Fun stuff, or at least funny stuff, but Auster's intro is one long red-herring; Glass returns, not to die, but do a lot more living. Jolted back into the world by his dead sister's son, the overeducated and overweight Tom Wood, also currently fleeing life in his own way—a failed dissertation, a failed cab-driving career, and current career as bookstore clerk—Glass and Auster gleefully jump back into the land of the exaggerated living. The rest of the world obligingly comes along: Wood's boss Harry Brightman, nee Harry Dunkel, book-dealing in lieu of a past career as a counterfeiting art-dealer, not so chastened that he won't eventually start scamming with books instead; also onboard, eventually, is most of Glass' neighborhood, comprised of a beautiful Brooklyn-symbolizing mom, an equally bewitching diner waitress and her vengeful, UPS truck-driving husband, and a tiny AIDS-cursed black transgendered drag-performer, known as Rufus or Tina, depending on the venue.

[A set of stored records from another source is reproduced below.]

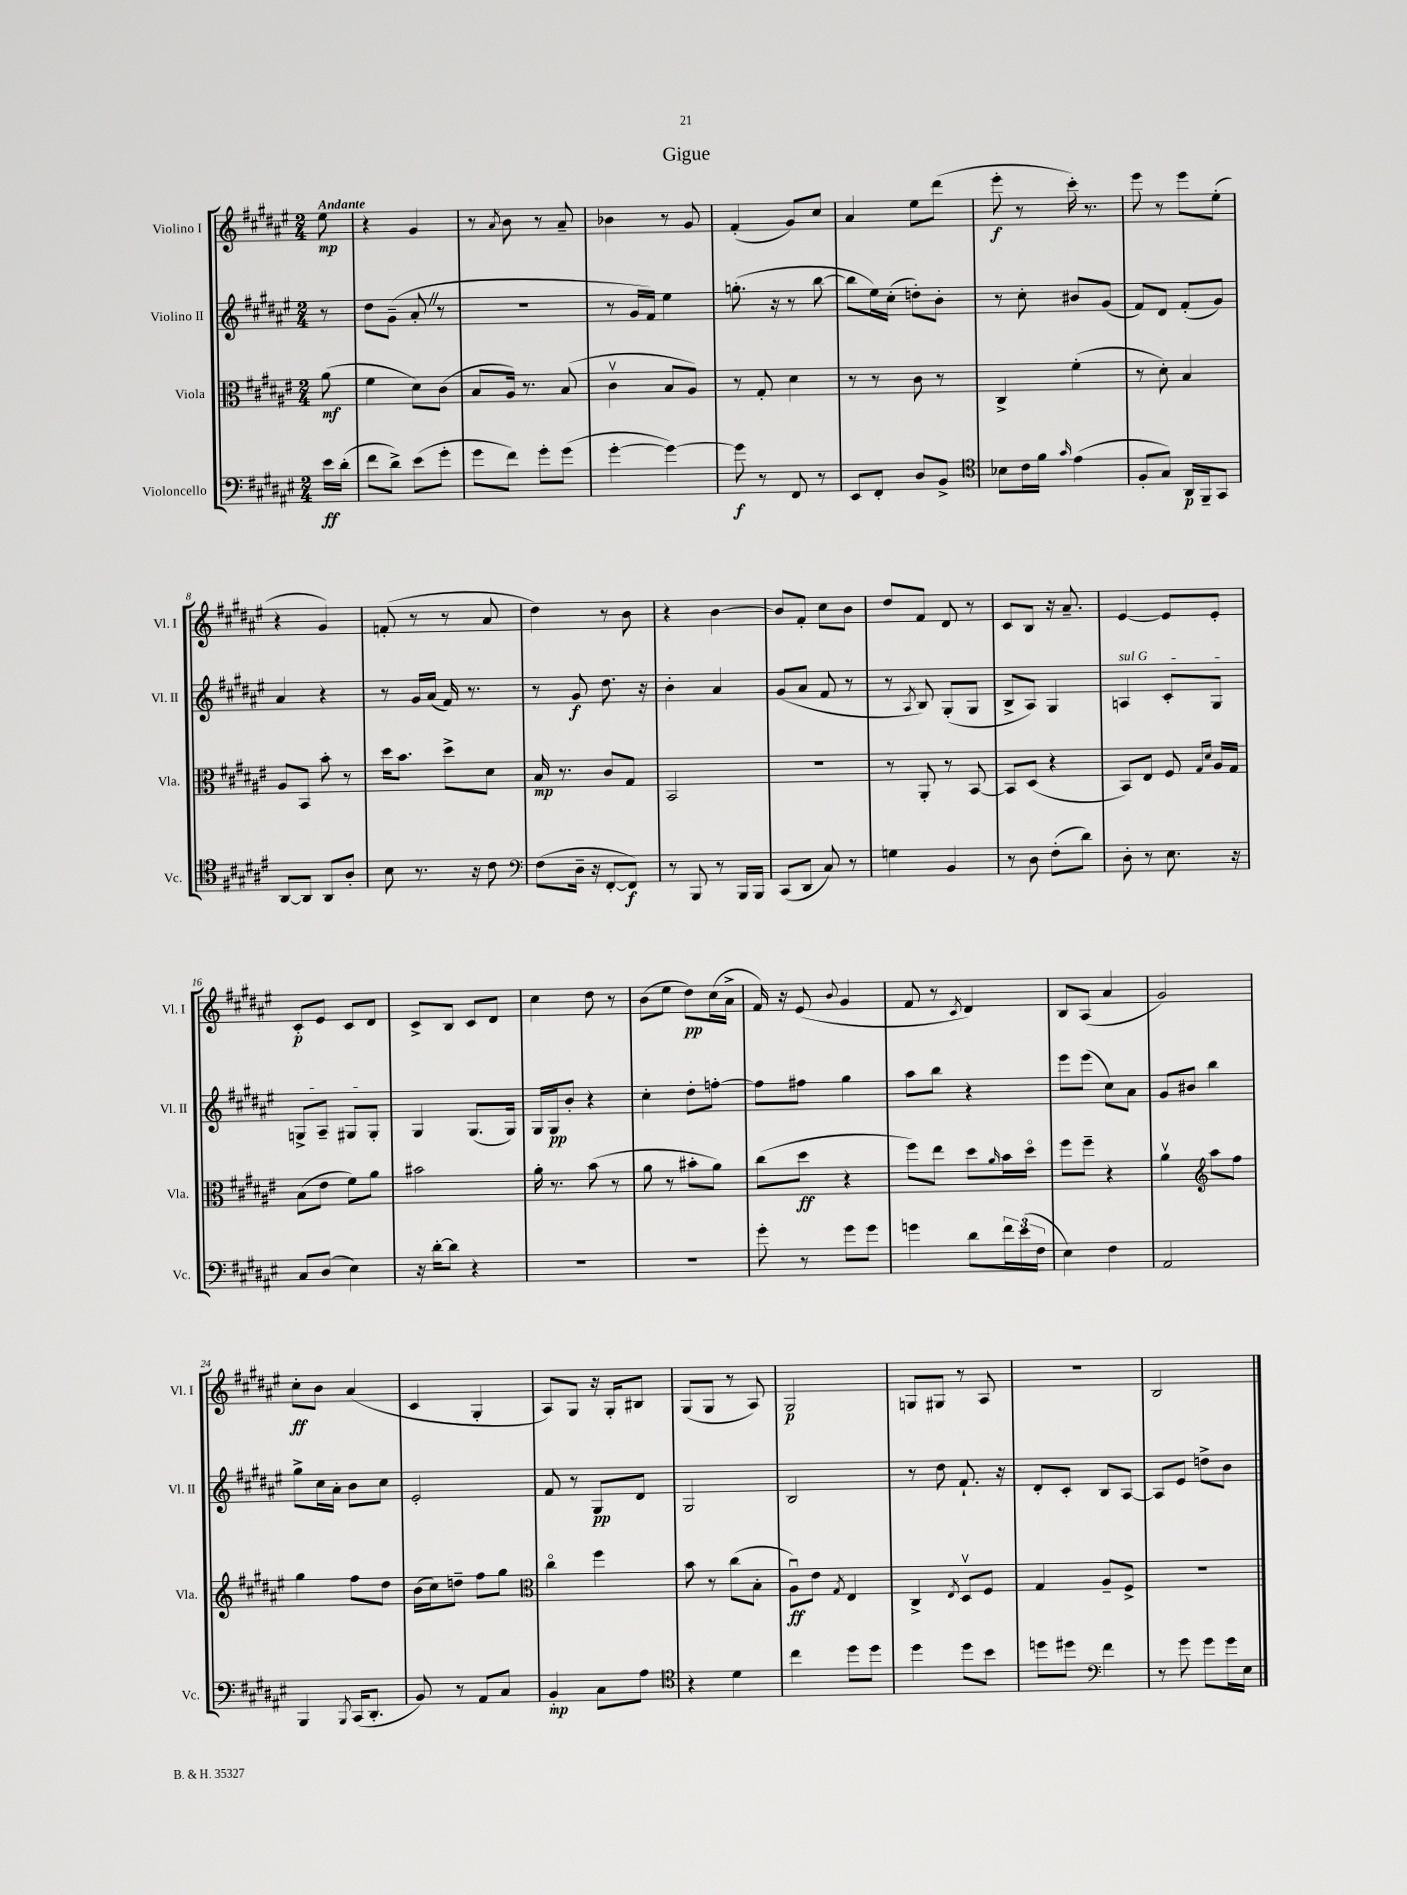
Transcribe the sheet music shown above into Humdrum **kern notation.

**kern	**kern	**kern	**kern
*staff4	*staff3	*staff2	*staff1
*clefF4	*clefC3	*clefG2	*clefG2
*k[f#c#g#d#a#e#]	*k[f#c#g#d#a#e#]	*k[f#c#g#d#a#e#]	*k[f#c#g#d#a#e#]
*M2/4	*M2/4	*M2/4	*M2/4
16e#\LL	(8a#\	8r	8ee#\
(16d#'\JJ	.	.	.
=	=	=	=
8f#\L	4f#\	8dd#\L	4r
8d#^\J)	.	(8g#~\J	.
(8e#\L	8d#\L)	8a#'/	4g#/
8g#'\J	(8c#\J	8r	.
=	=	=	=
8g#\L	8B/L	2r	8r
.	.	.	8qa#/
8f#\J)	16A#/Jk)	.	8b\
.	8.r	.	.
8g#'\L	.	.	8r
(8g#\J	(8B/	.	8a#~/
=	=	=	=
[4g#'\	4c#v\	8r	4b-\
.	.	16g#/LL	.
.	.	16f#/JJ)	.
4g#\_)	8B/L	4ee#\	8r
.	8A#/J)	.	8g#/
=	=	=	=
8g#\]	8r	(8.gg'\	(4f#'/
8r	8G#'/	.	.
.	.	16r	.
8FF#/	4d#\	8r	8g#/L)
8r	.	[8bb\	8cc#/J
=	=	=	=
8EE#/L	8r	8bb\]L	4a#/
8FF#'/J	8r	16ee#\L)	.
.	.	(16cc#'\JJ	.
8D#/L	8c#\	8dd'\L)	8ee#\L
8BB^/J	8r	8b'\J	(8ddd#\J
=	=	=	=
*clefC4	*	*	*
8B-\L	4C#^/	8r	8eee#'\
16c#\L	.	8cc#'\	8r
16f#\JJ	.	.	.
16qqg#/	.	.	.
(4e#\	(4f#'\	8b#/L	16ccc#'\)
.	.	.	8.r
.	.	(8g#/J	.
=	=	=	=
8F#'/L	8r	8f#/L)	8eee#\
8G#/J)	8d#'\)	8d#/J	8r
16AA#/LL	4B/	(8f#'/L	8eee#\L
16FF#~/J	.	.	.
8GG#/J	.	8g#/J)	(8ee#'\J
=	=	=	=
[8AA#/L	8A#/L	4a#/	4r
8AA#/]J	8BB/J	.	.
8AA#/L	8b'\	4r	4g#/)
8A#'/J	8r	.	.
=	=	=	=
8B\	16dd#\LK	8r	(8f'/
.	8.b\J	.	.
8.r	.	16g#/LL	8r
.	.	(16a#/JJ	.
.	8dd#^\L	16f#/)	8r
16r	.	8.r	.
8c#\	8d#\J	.	8a#/
=	=	=	=
*clefF4	*	*	*
(8F#\L	16B/	8r	4dd#\)
.	8.r	.	.
16D#~\Jk	.	8g#/	.
16r	.	.	.
[8FF#'/L	8c#/L	8.dd#\	8r
8FF#/]J)	8G#/J	.	8b\
.	.	16r	.
=	=	=	=
8r	2BB/	4b'\	4r
8BBB/	.	.	.
8r	.	4a#/	[4b\
16BBB/LL	.	.	.
16BBB/JJ	.	.	.
=	=	=	=
(8CC#/L	2r	(8g#/L	8b/]L
8DD#/J	.	8a#/J	8f#'/J
8C#/)	.	8f#/	8cc#\L
8r	.	8r	8b\J
=	=	=	=
4G\	8r	8r	8dd#/L
.	.	8qA#/	.
.	8AA#'/	8B/)	8f#/J
4BB/	8r	(8G#'/L	8d#/
.	[8BB/	8G#/J	8r
=	=	=	=
8r	8BB/]L	8B^/L	8c#/L
8D#\	(8D#/J	8A#/J)	8B/J
(8F#'\L	4r	4G#/	16r
.	.	.	8.a#~/
8d#\J)	.	.	.
=	=	=	=
8D#'\	8BB/L)	4A/	[4e#/
8r	8E#/J	.	.
8.E#\	8F#/	8c#'/L	8e#/]L
.	16qqG#/LL	.	.
.	16qqd#/JJ	.	.
.	16A#/LL	8G#/J	8e#'/J
16r	16G#/JJ	.	.
=	=	=	=
8C#/L	(8B\L	8G^/L	8c#'/L
(8D#/J	8e#\J	8A#~/J	8e#/J
4E#\)	8f#\L)	8G#/L	8c#/L
.	8a#\J	8G#'/J	8d#/J
=	=	=	=
16r	2b#\	4G#/	8c#^/L
[16d#'\LK	.	.	.
8d#\]J	.	.	8B/J
4r	.	(8.G#/L	8c#/L
.	.	.	8d#/J
.	.	16G#/Jk)	.
=	=	=	=
2r	16a#'\	16G#/LL	4cc#\
.	8.r	16G#/J	.
.	.	8b'/J	.
.	(8b\	4r	8dd#\
.	8r	.	8r
=	=	=	=
2r	8a#\	4cc#'\	(8b\L
.	8r	.	8ee#\J
.	8b#'\L	8dd#'\L	8dd#\L)
.	8a#\J)	[8ff'\J	(16cc#\L
.	.	.	16a#^\JJ
=	=	=	=
8g#'\	(8cc#\L	8ff\]L	16f#/)
.	.	.	16r
8r	8dd#\J	8ff#\J	(8e#/
.	.	.	8qqb/
8g#\L	4r	4gg#\	4g#/
8g#\J	.	.	.
=	=	=	=
4g\	8ff#\L)	8aa#\L	8f#/
.	8ee#\J	8bb\J	8r
.	.	.	8qc#/
8d#\L	8dd#\L	4r	4d#/)
.	16qqa#/	.	.
24f#\L	16b\L	.	.
(24e#\	.	.	.
.	16dd#o\JJ	.	.
24F#\JJ	.	.	.
=	=	=	=
4E#\)	8ff#\L	8eee#\L	8B/L
.	8ff#~\J	(8eee#\J	(8A#/J
4F#\	4r	8cc#\L)	4a#/
.	.	8a#\J	.
=	=	=	=
2AA#/	4a#v\	8g#/L	2g#/)
.	.	8b#/J	.
*	*clefG2	*	*
.	8aa#\L	4bb\	.
.	8ff#\J	.	.
=	=	=	=
4BBB/	4gg#\	8gg#^\L	8cc#'\L
.	.	16cc#\L	8b\J
.	.	16a#'\JJ	.
8qBBB/	.	.	.
(16CC#/LK	8ff#\L	8b\L	(4a#/
8.DD#'/J	.	.	.
.	8dd#\J	8cc#\J	.
=	=	=	=
8BB/)	(16b\LL	2e#'/	4c#/
.	16cc#\J)	.	.
8r	8dd~\J	.	.
8AA#/L	8ff#\L	.	4G#'/
8C#/J	8gg#\J	.	.
=	=	=	=
*	*clefC3	*	*
4BB'/	4cc#o\	8f#/	8A#/L)
.	.	8r	8G#/J
8C#\L	4ff#\	8G#/L	16r
.	.	.	16G#'/LK
8A#\J	.	8d#/J	8B#/J
=	=	=	=
*clefC4	*	*	*
4r	8b\	2G#/	(8G#/L
.	8r	.	8G#/J
4d#\	(8cc#\L	.	8r
.	8B'\J	.	8A#/)
=	=	=	=
4cc#\	8A#u\L)	2B/	2G#/
.	8e#\J	.	.
.	8qG#/	.	.
8dd#\L	4E#/	.	.
8dd#\J	.	.	.
=	=	=	=
4dd#\	4C#^/	8r	8G/L
.	.	8dd#\	8G#/J
.	8qE#/	.	.
8dd#\L	8D#v/L	8.f#`/	8r
8b\J	8F#/J	.	8A#/
.	.	16r	.
=	=	=	=
8dd\L	4G#/	8d#'/L	2r
8dd#\J	.	8c#'/J	.
*clefF4	*	*	*
4f#\	8A#~/L	8B/L	.
.	8F#^/J	[8A#/J	.
=	=	=	=
8r	2r	8A#/]L	2B/
8g#\	.	8e#/J	.
8g#\L	.	8dd^\L	.
16g#\L	.	8b\J	.
16E#\JJ	.	.	.
==	==	==	==
*-	*-	*-	*-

Glass also brings more than a few carpetbaggers with him to colonize Brooklyn for the cozier. First his daughter, incapable of coming up with "an original remark, with something absolutely and irreducibly her own," for which she is relegated to second-class character status; then Tom's sister Aurora, a former-porn starlet and all-around wild one now in the evil clutches of a religious maniac husband and, finally, her silent and country-talkin' 9-year-old girl, Lucy. They are all here, Brooklynites and non-, cause, we gather, "who bothers to publish biographies of the ordinary, the unsung, the workaday people we pass on the street and barely take the trouble to notice?"
Evidently, Auster does, or at least, he thinks he does. The "ordinary" people here are, it's true, ordinary in Paul Auster's sense of the word: their lives are beset with coincidences on all sides as they go from late-life and mid-life crises to the more interesting stuff of sperm-bank visits, Scarlet Letter forgeries, unlikely trips to Vermont that end in car trouble and still more unlikely love with a woman named Honey Chowder, "an impossible woman with an impossible name"; b-movie-talking style revenge, and the unraveling of long back stories with horrifying details of rape ("'This is the holy bone, the reverend said, holding the erection in his hand and wagging it in my face'") and lesbian redemption. "The great spectacle of human crookedness," writes Auster. "It keeps coming at you from all sides, and whether you like it or not, it's the most interesting show in town."